The factors of a polynomial are (x + 3)(x - 2)(x + 7). How do the zeros relate to the factors?
Can someone explain this to me because I am so lost?
The zeros are always the opposite sign of their value in the factors.
Example:
(x-2)
The value in this factor is -2 but when you solve for x to find your zero it would be +2.
Certainly! I can help you with understanding the relationship between the factors of a polynomial and its zeros.
To begin, let's understand what zeros of a polynomial are. Zeros, also called roots, are the values of 'x' that make the polynomial equal to zero. In other words, they are the values that solve the polynomial equation when it is set to zero.
Now, in your case, the factors of the polynomial are given as (x + 3)(x - 2)(x + 7). When factoring a polynomial, we break it down into simpler expressions called factors.
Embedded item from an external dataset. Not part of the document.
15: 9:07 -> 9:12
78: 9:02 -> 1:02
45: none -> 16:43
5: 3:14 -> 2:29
In this case, we have three factors: (x + 3), (x - 2), and (x + 7).
To find the zeros of the polynomial, we set each factor equal to zero and solve for 'x' separately:
Setting (x + 3) = 0, we get:
x + 3 = 0
x = -3
Setting (x - 2) = 0, we get:
x - 2 = 0
x = 2
Setting (x + 7) = 0, we get:
x + 7 = 0
x = -7
So, the zeros of the polynomial (also known as the solutions to the equation) are x = -3, x = 2, and x = -7.
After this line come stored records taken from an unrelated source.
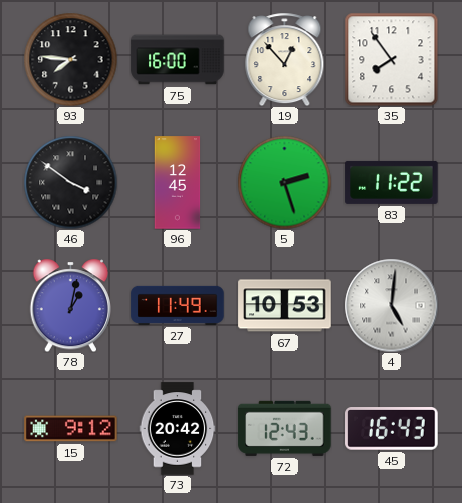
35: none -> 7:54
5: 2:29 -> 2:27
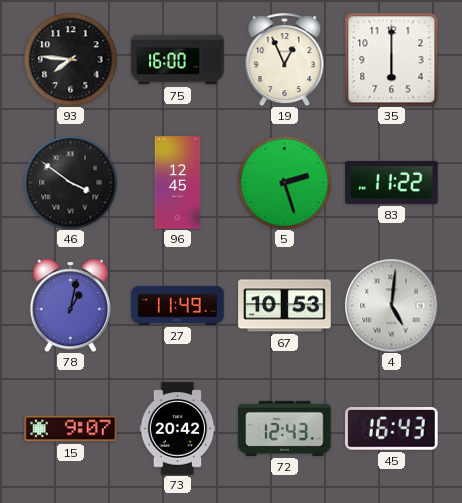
19: 12:53 -> 12:56
35: 7:54 -> 6:00
15: 9:12 -> 9:07
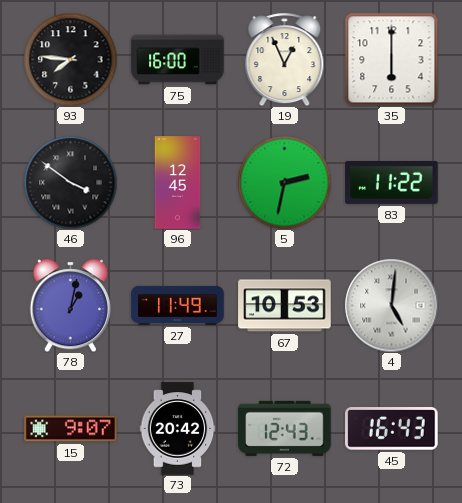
5: 2:27 -> 2:32
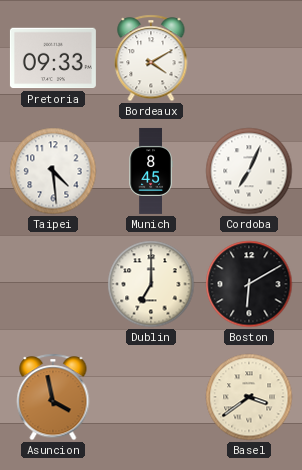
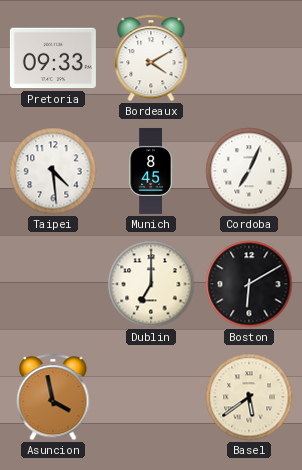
Basel: 3:39 -> 5:39
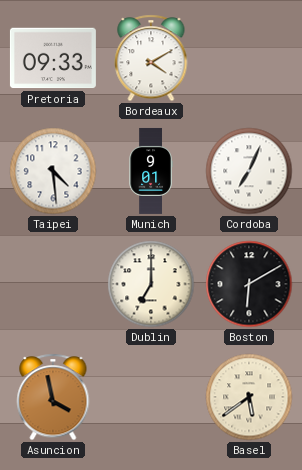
Munich: 8:45 -> 9:01
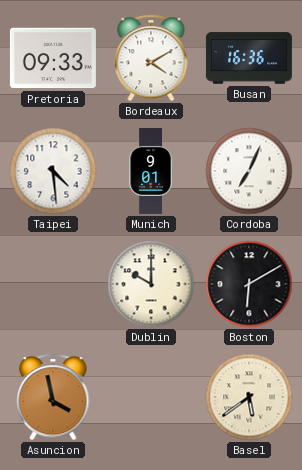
Busan: none -> 16:36
Dublin: 7:00 -> 10:00
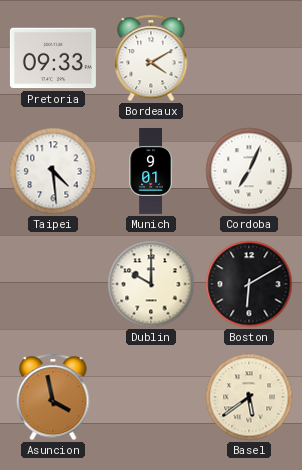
Busan: 16:36 -> none
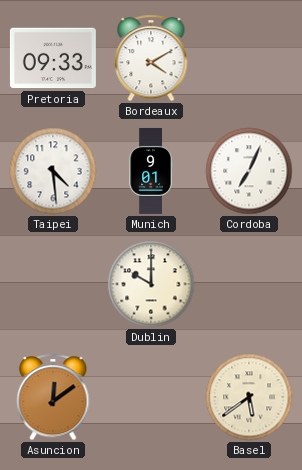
Boston: 6:10 -> none
Asuncion: 3:58 -> 12:09
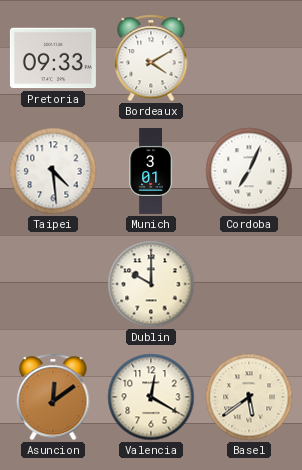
Munich: 9:01 -> 3:01
Valencia: none -> 12:20
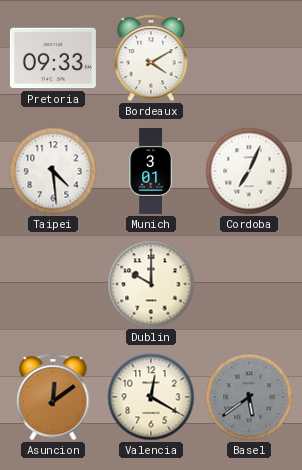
Basel dial: cream -> grey
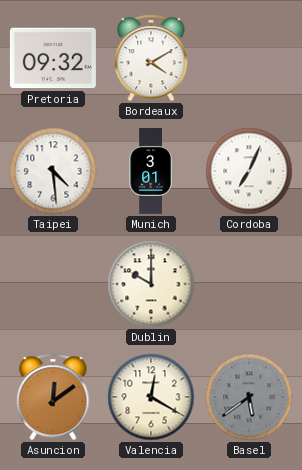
Pretoria: 09:33 -> 09:32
The relationship between the factors of the polynomial and its zeros is that each factor corresponds to a particular zero. In this case, the factor (x + 3) corresponds to the zero x = -3, the factor (x - 2) corresponds to the zero x = 2, and the factor (x + 7) corresponds to the zero x = -7.
Therefore, if you set the polynomial equal to zero and solve for 'x', you will find that the zeros of the polynomial are exactly the values that make each factor equal to zero.
I hope this explanation clears up your confusion! Let me know if you have any further questions.